━━ MATERIAL SUPPLIED ━━
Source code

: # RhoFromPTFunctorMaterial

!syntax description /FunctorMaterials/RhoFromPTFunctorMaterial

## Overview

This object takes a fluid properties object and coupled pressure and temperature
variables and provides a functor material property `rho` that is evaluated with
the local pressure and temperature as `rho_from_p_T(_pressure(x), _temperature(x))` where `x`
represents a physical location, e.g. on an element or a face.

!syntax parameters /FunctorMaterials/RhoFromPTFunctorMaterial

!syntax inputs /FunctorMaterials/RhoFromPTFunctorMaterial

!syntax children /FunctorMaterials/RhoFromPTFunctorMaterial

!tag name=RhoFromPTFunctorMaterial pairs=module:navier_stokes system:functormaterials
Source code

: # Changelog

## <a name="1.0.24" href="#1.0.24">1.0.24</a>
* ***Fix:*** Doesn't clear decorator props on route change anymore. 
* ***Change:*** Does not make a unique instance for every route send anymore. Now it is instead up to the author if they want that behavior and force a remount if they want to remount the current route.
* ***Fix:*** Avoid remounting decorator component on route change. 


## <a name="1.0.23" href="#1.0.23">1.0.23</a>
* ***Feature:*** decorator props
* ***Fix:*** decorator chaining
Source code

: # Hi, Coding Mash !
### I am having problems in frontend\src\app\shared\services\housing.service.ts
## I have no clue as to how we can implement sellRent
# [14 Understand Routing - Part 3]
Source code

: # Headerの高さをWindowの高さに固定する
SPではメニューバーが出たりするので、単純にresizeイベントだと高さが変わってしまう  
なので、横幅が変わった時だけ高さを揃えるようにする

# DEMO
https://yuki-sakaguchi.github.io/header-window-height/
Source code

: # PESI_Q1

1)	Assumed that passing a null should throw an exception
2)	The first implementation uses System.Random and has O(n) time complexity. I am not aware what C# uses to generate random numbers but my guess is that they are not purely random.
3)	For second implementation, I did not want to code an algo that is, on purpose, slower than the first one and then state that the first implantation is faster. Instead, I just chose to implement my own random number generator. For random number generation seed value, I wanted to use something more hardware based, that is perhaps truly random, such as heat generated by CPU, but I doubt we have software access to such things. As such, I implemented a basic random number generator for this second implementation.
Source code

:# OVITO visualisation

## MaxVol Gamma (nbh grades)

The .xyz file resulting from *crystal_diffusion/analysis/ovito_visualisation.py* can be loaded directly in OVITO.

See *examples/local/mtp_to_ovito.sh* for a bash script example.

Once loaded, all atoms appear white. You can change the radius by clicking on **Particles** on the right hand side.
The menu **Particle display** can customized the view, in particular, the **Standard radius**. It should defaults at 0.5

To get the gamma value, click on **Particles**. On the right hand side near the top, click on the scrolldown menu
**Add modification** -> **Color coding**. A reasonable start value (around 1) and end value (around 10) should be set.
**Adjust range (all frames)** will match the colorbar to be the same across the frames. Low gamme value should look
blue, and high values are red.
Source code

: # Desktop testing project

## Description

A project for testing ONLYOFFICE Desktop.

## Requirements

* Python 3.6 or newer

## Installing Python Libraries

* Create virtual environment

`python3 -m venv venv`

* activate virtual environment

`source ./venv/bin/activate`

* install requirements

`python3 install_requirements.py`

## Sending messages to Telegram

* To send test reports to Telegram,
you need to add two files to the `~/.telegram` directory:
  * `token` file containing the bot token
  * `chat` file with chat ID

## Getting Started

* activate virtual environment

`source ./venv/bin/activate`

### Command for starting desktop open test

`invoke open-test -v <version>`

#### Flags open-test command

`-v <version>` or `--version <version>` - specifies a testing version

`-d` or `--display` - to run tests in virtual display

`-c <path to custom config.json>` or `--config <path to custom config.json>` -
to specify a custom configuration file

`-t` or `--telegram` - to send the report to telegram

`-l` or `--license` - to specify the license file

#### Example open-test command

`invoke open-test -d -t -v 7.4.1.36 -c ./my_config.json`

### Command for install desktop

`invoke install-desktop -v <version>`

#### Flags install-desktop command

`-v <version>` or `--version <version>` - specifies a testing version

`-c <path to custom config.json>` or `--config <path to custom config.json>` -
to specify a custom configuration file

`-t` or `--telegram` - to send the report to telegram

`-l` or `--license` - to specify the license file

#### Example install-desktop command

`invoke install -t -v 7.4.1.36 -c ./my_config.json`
━━━
(WORK REQUIRED)
The answer is the full set of records, printed exactly as given.

(RESPONSE TO THE EXERCISE)
Source code

: # RhoFromPTFunctorMaterial

!syntax description /FunctorMaterials/RhoFromPTFunctorMaterial

## Overview

This object takes a fluid properties object and coupled pressure and temperature
variables and provides a functor material property `rho` that is evaluated with
the local pressure and temperature as `rho_from_p_T(_pressure(x), _temperature(x))` where `x`
represents a physical location, e.g. on an element or a face.

!syntax parameters /FunctorMaterials/RhoFromPTFunctorMaterial

!syntax inputs /FunctorMaterials/RhoFromPTFunctorMaterial

!syntax children /FunctorMaterials/RhoFromPTFunctorMaterial

!tag name=RhoFromPTFunctorMaterial pairs=module:navier_stokes system:functormaterials
Source code

: # Changelog

## <a name="1.0.24" href="#1.0.24">1.0.24</a>
* ***Fix:*** Doesn't clear decorator props on route change anymore. 
* ***Change:*** Does not make a unique instance for every route send anymore. Now it is instead up to the author if they want that behavior and force a remount if they want to remount the current route.
* ***Fix:*** Avoid remounting decorator component on route change. 


## <a name="1.0.23" href="#1.0.23">1.0.23</a>
* ***Feature:*** decorator props
* ***Fix:*** decorator chaining
Source code

: # Hi, Coding Mash !
### I am having problems in frontend\src\app\shared\services\housing.service.ts
## I have no clue as to how we can implement sellRent
# [14 Understand Routing - Part 3]
Source code

: # Headerの高さをWindowの高さに固定する
SPではメニューバーが出たりするので、単純にresizeイベントだと高さが変わってしまう  
なので、横幅が変わった時だけ高さを揃えるようにする

# DEMO
https://yuki-sakaguchi.github.io/header-window-height/
Source code

: # PESI_Q1

1)	Assumed that passing a null should throw an exception
2)	The first implementation uses System.Random and has O(n) time complexity. I am not aware what C# uses to generate random numbers but my guess is that they are not purely random.
3)	For second implementation, I did not want to code an algo that is, on purpose, slower than the first one and then state that the first implantation is faster. Instead, I just chose to implement my own random number generator. For random number generation seed value, I wanted to use something more hardware based, that is perhaps truly random, such as heat generated by CPU, but I doubt we have software access to such things. As such, I implemented a basic random number generator for this second implementation.
Source code

:# OVITO visualisation

## MaxVol Gamma (nbh grades)

The .xyz file resulting from *crystal_diffusion/analysis/ovito_visualisation.py* can be loaded directly in OVITO.

See *examples/local/mtp_to_ovito.sh* for a bash script example.

Once loaded, all atoms appear white. You can change the radius by clicking on **Particles** on the right hand side.
The menu **Particle display** can customized the view, in particular, the **Standard radius**. It should defaults at 0.5

To get the gamma value, click on **Particles**. On the right hand side near the top, click on the scrolldown menu
**Add modification** -> **Color coding**. A reasonable start value (around 1) and end value (around 10) should be set.
**Adjust range (all frames)** will match the colorbar to be the same across the frames. Low gamme value should look
blue, and high values are red.
Source code

: # Desktop testing project

## Description

A project for testing ONLYOFFICE Desktop.

## Requirements

* Python 3.6 or newer

## Installing Python Libraries

* Create virtual environment

`python3 -m venv venv`

* activate virtual environment

`source ./venv/bin/activate`

* install requirements

`python3 install_requirements.py`

## Sending messages to Telegram

* To send test reports to Telegram,
you need to add two files to the `~/.telegram` directory:
  * `token` file containing the bot token
  * `chat` file with chat ID

## Getting Started

* activate virtual environment

`source ./venv/bin/activate`

### Command for starting desktop open test

`invoke open-test -v <version>`

#### Flags open-test command

`-v <version>` or `--version <version>` - specifies a testing version

`-d` or `--display` - to run tests in virtual display

`-c <path to custom config.json>` or `--config <path to custom config.json>` -
to specify a custom configuration file

`-t` or `--telegram` - to send the report to telegram

`-l` or `--license` - to specify the license file

#### Example open-test command

`invoke open-test -d -t -v 7.4.1.36 -c ./my_config.json`

### Command for install desktop

`invoke install-desktop -v <version>`

#### Flags install-desktop command

`-v <version>` or `--version <version>` - specifies a testing version

`-c <path to custom config.json>` or `--config <path to custom config.json>` -
to specify a custom configuration file

`-t` or `--telegram` - to send the report to telegram

`-l` or `--license` - to specify the license file

#### Example install-desktop command

`invoke install -t -v 7.4.1.36 -c ./my_config.json`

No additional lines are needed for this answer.